95 senesinde Matematik Mühendisi olarak İstanbul’a ilk geldiğimde “Ben nereye düştüm?” oldum. Dersleri gören herkes dalga geçiyordu; “Siz nesiniz? Matematik de görüyorsunuz, teknik resim ne alaka?” diyorlardı. Mukavemet ve dinamik de görüyorduk. Makine Mühendisi arkadaşlar da o dersleri görüyordu ve onlarla konuşabiliyordum. O zamanlar bana bunun ne gibi bir faydası olduğunu, bu dersi niye gördüğümü, niye sadece matematik görmediğimi sorguluyordum ama zaman geçtikçe beyin hücrelerindeki kıvrımların gelişmesi ve mühendis bakış açısıyla problemlere bakabilmek açısından çok önemli olduğunu fark ettim. Ben hayatımda hiç resim çizemezken, teknik resimde bambaşka bir boyutta üç boyutlu bakış açısını ve uzay dünyasını düşünerek hareket etmeye başladım.

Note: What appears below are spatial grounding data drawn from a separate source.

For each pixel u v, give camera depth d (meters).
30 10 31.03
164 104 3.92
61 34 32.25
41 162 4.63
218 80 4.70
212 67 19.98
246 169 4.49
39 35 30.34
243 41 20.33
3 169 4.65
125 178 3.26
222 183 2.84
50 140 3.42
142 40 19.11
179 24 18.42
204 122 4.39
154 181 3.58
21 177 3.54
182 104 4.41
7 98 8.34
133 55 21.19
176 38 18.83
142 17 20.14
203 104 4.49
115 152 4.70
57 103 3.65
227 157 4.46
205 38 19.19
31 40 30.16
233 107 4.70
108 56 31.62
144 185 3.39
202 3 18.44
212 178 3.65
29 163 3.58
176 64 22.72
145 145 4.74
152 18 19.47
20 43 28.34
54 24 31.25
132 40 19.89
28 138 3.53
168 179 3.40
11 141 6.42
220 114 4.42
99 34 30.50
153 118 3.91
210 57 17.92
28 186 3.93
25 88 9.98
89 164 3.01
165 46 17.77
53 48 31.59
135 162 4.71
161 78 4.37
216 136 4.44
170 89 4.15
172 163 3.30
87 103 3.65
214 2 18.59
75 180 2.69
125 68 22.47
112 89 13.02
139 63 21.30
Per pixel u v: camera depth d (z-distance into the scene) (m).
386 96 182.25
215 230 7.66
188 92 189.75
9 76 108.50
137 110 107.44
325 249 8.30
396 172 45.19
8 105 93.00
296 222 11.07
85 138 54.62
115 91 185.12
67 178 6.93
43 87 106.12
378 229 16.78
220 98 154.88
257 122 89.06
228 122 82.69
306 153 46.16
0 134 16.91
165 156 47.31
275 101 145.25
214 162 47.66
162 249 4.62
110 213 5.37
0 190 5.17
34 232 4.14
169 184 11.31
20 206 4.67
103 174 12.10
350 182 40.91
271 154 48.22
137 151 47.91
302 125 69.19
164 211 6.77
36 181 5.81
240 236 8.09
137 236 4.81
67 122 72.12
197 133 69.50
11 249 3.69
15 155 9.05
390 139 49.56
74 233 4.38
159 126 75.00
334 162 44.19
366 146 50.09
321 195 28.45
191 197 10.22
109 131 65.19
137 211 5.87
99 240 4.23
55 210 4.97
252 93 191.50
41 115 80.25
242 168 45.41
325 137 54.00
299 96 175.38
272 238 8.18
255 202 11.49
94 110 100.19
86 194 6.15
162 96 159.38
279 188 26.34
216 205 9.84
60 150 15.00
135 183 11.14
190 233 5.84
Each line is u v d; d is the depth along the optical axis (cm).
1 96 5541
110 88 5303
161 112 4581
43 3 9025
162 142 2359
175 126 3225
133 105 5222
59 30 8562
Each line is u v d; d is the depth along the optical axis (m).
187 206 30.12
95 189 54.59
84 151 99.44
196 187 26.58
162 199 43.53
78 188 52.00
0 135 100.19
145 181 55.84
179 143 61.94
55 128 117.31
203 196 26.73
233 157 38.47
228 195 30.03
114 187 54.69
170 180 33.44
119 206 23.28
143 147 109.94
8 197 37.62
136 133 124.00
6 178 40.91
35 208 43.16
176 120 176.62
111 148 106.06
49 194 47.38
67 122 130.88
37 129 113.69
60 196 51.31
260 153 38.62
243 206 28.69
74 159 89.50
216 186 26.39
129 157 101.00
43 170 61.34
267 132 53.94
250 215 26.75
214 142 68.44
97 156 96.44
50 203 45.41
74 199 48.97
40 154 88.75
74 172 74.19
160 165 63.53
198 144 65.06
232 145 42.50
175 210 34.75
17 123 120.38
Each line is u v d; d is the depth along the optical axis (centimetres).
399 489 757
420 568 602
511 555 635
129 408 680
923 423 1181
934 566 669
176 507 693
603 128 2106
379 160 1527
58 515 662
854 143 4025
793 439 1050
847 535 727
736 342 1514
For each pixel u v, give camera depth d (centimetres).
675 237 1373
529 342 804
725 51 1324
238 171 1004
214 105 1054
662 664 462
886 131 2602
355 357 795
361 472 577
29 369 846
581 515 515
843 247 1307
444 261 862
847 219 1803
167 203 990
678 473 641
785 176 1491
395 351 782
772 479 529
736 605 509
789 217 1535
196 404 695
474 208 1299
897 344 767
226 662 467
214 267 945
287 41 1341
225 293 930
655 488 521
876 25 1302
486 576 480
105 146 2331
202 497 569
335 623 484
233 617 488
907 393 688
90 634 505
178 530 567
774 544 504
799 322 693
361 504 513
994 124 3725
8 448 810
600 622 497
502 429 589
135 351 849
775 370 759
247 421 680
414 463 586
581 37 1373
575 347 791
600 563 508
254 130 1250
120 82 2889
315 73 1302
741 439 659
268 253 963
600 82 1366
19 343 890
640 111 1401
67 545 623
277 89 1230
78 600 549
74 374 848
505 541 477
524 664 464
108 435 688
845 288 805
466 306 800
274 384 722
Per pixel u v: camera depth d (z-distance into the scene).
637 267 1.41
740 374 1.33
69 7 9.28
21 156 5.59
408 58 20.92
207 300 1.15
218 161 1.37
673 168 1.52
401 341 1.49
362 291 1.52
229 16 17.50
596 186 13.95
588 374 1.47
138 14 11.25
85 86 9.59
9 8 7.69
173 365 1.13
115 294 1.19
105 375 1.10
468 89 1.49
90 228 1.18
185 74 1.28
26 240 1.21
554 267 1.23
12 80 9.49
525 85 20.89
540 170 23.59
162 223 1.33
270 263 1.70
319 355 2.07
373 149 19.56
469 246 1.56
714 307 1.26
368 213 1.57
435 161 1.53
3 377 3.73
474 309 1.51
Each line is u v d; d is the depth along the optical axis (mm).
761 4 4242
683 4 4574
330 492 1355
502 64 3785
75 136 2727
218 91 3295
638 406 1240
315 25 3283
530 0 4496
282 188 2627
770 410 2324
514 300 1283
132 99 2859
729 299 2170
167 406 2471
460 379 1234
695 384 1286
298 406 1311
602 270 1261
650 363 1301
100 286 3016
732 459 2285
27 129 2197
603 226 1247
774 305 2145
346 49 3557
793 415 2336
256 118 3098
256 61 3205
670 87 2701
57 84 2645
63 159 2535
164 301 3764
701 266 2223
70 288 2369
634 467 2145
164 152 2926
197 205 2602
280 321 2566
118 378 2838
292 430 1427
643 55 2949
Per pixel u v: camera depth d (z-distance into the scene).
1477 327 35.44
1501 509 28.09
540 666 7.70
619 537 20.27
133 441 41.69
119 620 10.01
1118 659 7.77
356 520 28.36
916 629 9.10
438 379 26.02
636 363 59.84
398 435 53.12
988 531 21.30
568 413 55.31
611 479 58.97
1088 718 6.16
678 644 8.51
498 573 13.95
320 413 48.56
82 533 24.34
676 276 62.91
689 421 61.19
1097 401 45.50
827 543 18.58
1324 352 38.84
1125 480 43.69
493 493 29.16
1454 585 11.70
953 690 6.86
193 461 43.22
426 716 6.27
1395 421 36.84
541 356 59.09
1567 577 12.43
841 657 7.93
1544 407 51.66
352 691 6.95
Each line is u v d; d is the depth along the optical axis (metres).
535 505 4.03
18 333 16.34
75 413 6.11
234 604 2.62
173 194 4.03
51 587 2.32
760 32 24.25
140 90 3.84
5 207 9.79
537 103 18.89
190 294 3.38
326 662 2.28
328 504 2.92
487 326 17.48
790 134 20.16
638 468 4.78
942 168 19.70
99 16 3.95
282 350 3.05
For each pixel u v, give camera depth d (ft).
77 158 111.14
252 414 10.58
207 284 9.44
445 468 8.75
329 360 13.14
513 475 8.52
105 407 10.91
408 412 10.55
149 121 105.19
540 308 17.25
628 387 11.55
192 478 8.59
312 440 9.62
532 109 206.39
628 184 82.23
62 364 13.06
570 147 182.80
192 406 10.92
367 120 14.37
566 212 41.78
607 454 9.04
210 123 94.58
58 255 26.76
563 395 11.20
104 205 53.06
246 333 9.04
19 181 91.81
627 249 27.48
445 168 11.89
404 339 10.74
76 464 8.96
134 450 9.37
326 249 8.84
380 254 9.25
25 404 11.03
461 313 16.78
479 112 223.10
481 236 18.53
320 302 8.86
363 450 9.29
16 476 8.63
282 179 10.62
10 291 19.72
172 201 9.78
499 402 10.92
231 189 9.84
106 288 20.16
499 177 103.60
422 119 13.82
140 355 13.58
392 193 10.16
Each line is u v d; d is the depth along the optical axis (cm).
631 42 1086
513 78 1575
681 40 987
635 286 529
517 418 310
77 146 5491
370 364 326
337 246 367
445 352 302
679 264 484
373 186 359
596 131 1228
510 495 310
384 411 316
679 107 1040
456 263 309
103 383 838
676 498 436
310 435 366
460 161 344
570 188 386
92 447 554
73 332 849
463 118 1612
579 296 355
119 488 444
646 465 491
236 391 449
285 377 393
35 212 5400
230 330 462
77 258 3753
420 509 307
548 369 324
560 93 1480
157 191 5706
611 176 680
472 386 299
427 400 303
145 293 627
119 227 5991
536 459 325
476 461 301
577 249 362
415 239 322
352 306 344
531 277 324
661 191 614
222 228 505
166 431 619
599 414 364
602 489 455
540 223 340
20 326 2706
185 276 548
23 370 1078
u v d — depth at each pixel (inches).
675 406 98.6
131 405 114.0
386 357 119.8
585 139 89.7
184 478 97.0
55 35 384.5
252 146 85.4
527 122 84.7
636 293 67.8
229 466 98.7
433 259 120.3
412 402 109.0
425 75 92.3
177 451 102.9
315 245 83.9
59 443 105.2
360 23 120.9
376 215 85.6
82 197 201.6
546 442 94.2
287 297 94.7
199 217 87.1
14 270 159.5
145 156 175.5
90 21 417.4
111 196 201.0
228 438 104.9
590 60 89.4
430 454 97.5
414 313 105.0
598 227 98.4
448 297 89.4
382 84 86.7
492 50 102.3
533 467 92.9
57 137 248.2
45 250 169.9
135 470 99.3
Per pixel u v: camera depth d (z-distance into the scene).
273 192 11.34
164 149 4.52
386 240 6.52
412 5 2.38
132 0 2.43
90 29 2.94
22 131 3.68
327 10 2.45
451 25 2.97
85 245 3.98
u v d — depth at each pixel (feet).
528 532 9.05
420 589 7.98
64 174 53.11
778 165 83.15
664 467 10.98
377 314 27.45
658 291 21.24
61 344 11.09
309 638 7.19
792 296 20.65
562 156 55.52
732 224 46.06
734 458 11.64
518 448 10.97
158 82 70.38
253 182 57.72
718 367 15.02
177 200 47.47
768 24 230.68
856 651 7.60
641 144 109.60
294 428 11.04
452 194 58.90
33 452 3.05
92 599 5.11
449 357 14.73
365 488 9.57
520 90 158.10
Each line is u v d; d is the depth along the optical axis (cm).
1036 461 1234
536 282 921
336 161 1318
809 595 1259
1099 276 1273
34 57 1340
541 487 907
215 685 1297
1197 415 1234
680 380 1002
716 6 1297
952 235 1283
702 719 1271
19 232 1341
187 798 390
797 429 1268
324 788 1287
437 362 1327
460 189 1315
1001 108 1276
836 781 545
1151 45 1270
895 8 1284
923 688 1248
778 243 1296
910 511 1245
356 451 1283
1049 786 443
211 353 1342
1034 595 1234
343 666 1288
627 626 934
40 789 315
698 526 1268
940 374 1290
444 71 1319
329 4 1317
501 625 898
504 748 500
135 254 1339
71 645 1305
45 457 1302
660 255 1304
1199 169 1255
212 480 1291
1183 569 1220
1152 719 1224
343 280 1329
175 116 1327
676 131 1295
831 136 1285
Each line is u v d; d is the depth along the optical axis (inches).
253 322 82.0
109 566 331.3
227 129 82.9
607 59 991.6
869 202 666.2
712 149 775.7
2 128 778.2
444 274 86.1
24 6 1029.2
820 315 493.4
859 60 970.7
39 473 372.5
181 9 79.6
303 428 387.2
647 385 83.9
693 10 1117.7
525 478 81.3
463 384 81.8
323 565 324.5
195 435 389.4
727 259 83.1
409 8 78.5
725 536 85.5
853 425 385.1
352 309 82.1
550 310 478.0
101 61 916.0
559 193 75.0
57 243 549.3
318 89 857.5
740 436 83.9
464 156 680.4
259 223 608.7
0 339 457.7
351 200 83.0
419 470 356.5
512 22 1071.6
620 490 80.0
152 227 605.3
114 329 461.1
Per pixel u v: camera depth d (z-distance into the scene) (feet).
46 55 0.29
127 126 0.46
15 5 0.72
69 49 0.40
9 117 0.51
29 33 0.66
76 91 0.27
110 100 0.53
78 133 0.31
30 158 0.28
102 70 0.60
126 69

Ben satışı ve konuşmayı seven bir insanım. Kariyer anlamında teknik alanımı da geliştirmiş oldum. Düşünce yapımı biraz daha genişlettim. Bu yüzden bu bölümle kendimi biraz daha farklılaşmış hissediyorum. İTÜ Matematik Mühendisliği’ne giren arkadaşlarımın çoğu yazılıma giderken, ben satış ve banka diye gittim ama günün sonunda yine teknoloji dünyasında kesiştik. Bunun yanında sepetime birçok farklı alanlar yüklemiş oldum.